Please state the severity assigned in the MySQL auto_increment bug report.

[Selected excerpt]
---*---

Bug #70692 auto_increment wrong value when using insert into... select from
Submitted: 23 Oct 2013 3:46 Modified: 23 Oct 2013 6:21
Reporter: ricky leung Email Updates:
Status: Verified Impact on me:
None 
Category:MySQL Server: DML Severity:S2 (Serious)
Version:5.6.12,5.6.14,5.5.34,5.1.72 OS:Linux
Assigned to: CPU Architecture:Any

[23 Oct 2013 3:46] ricky leung
Description:
When copying into a table with a primary key with auto_increment, using insert into...select from, the auto_increment value of the table becomes wrong.  Subsequent inserts into the table will use the wrong value

How to repeat:
1. Create any table and insert some values:
create table t1(name varchar(10));
insert into t1 values ('abc');
insert into t1 values ('abcd');
insert into t1 values ('ghj');
insert into t1 values ('ghjd');
insert into t1 values ('ghjd oop');

2. Create a table with auto_increment field:
create table t2 (ID int not null primary key auto_increment, NAME varchar(10) not null);
alter table t2 add unique(name);

3. Populate the table t2 with values from t1:
insert into t2(name) select name from t1;

4. Verify the values from t2, everything seems fine up to now:
mysql> select * from t2;
+----+----------+
| ID | NAME     |
+----+----------+
|  1 | abc      |
|  2 | abcd     |
|  3 | ghj      |
|  4 | ghjd     |
|  5 | ghjd oop |
+----+----------+
5 rows in set (0.00 sec)

---*---

[Records provided]
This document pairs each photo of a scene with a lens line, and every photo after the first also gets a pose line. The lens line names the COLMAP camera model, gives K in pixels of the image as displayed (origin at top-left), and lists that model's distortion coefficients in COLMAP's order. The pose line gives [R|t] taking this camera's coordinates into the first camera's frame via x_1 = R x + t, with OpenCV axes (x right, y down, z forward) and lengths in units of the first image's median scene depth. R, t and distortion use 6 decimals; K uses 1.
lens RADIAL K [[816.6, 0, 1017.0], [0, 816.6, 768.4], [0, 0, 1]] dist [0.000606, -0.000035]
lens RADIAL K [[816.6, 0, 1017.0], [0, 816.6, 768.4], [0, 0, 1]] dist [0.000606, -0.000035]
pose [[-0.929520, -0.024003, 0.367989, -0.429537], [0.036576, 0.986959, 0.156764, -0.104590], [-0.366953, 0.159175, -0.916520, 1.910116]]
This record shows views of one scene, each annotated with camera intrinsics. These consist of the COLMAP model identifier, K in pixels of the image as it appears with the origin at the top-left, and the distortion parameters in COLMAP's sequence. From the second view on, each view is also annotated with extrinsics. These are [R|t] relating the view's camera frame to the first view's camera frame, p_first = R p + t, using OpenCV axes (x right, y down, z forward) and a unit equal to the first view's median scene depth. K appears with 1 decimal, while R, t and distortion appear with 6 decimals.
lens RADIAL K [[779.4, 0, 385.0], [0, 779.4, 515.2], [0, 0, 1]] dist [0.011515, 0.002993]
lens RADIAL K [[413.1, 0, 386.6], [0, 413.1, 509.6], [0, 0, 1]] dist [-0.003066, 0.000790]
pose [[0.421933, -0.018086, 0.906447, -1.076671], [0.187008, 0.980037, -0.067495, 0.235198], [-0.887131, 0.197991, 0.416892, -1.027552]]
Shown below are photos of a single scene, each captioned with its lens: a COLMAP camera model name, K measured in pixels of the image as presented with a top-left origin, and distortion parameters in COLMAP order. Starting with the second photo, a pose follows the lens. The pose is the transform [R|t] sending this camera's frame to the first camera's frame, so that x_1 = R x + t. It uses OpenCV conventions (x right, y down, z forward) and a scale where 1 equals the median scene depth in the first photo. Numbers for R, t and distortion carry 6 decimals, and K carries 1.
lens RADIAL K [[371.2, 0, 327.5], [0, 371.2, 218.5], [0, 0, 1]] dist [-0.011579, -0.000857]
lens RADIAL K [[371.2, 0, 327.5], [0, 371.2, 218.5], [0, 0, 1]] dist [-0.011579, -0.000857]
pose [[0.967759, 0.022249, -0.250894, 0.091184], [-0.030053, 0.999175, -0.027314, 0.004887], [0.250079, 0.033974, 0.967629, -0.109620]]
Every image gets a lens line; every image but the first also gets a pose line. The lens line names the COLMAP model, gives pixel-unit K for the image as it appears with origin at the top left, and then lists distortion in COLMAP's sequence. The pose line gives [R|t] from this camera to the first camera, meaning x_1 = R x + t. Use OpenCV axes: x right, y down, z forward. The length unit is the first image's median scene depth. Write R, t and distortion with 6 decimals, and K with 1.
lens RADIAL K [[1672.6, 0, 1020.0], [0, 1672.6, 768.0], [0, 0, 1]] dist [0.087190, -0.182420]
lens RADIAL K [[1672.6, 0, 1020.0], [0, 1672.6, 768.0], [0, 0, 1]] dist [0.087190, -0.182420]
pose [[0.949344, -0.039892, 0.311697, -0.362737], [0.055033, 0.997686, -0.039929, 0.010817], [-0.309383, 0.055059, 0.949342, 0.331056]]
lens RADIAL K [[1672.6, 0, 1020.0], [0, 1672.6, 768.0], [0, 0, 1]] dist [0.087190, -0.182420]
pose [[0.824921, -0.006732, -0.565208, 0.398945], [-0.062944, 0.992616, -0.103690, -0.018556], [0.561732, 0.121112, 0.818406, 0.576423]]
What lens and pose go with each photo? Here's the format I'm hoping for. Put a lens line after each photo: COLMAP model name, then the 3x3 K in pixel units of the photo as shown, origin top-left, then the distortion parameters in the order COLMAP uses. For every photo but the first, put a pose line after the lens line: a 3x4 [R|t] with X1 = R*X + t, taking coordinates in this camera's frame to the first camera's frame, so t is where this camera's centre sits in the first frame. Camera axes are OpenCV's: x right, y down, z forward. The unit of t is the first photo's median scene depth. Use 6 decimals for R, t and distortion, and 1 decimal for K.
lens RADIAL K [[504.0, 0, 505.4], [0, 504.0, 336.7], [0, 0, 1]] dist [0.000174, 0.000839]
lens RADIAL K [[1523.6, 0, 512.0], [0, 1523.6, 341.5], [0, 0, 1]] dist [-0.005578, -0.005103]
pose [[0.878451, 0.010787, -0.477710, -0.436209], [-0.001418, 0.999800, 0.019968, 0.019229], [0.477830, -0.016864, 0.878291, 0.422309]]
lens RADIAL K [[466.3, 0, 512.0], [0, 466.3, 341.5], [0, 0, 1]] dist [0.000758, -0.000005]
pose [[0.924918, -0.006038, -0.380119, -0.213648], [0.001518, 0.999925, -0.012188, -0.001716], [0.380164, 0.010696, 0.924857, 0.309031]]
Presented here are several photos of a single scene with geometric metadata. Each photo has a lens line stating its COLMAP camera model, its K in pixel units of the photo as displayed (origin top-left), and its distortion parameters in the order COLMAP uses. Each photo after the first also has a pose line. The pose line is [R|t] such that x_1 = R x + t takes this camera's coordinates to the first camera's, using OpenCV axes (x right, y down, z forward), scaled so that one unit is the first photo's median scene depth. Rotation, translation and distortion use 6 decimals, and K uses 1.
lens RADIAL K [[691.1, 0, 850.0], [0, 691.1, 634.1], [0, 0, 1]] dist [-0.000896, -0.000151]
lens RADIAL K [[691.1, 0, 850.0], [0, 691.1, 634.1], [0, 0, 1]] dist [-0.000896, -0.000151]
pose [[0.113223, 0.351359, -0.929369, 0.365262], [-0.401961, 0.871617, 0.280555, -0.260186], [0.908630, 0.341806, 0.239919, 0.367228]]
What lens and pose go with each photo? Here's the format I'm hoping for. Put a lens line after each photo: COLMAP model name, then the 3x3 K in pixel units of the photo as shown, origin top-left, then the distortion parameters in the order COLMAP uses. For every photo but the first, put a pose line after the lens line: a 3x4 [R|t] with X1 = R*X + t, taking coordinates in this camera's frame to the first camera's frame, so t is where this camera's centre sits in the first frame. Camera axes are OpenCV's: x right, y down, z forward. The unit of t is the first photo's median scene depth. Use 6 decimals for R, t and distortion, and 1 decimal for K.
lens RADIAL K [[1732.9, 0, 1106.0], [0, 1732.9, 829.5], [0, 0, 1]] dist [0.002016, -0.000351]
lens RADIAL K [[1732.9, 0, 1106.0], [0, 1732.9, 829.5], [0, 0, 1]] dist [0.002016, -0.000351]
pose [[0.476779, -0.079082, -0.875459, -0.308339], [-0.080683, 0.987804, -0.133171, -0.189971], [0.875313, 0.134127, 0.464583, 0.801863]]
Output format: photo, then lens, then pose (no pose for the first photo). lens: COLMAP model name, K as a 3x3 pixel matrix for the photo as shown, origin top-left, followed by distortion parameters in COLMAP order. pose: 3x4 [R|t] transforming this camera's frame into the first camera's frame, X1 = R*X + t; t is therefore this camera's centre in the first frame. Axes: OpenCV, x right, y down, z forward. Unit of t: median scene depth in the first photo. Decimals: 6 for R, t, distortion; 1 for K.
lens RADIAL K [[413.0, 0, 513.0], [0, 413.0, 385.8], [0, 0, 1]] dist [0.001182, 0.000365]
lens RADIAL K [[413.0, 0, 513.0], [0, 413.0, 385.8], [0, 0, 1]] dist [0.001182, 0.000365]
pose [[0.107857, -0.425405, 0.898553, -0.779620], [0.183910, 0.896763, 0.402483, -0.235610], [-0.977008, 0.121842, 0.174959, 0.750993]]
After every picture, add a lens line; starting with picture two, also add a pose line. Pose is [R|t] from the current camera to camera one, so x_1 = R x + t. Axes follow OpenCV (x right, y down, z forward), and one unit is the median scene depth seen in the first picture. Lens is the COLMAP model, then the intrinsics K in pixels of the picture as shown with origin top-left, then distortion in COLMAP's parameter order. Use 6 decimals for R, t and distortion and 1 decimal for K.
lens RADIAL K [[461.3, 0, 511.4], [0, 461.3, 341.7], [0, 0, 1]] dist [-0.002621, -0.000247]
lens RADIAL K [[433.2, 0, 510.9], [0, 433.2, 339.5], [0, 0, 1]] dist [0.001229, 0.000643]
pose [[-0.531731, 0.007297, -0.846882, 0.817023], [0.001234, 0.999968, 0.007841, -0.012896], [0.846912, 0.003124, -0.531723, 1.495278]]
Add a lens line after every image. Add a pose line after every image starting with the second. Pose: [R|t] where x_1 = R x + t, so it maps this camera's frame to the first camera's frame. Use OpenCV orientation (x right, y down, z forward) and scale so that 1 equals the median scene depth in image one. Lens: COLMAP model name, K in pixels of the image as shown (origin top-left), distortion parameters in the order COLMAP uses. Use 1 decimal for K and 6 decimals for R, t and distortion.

---*---

[Response below]
S2 (Serious)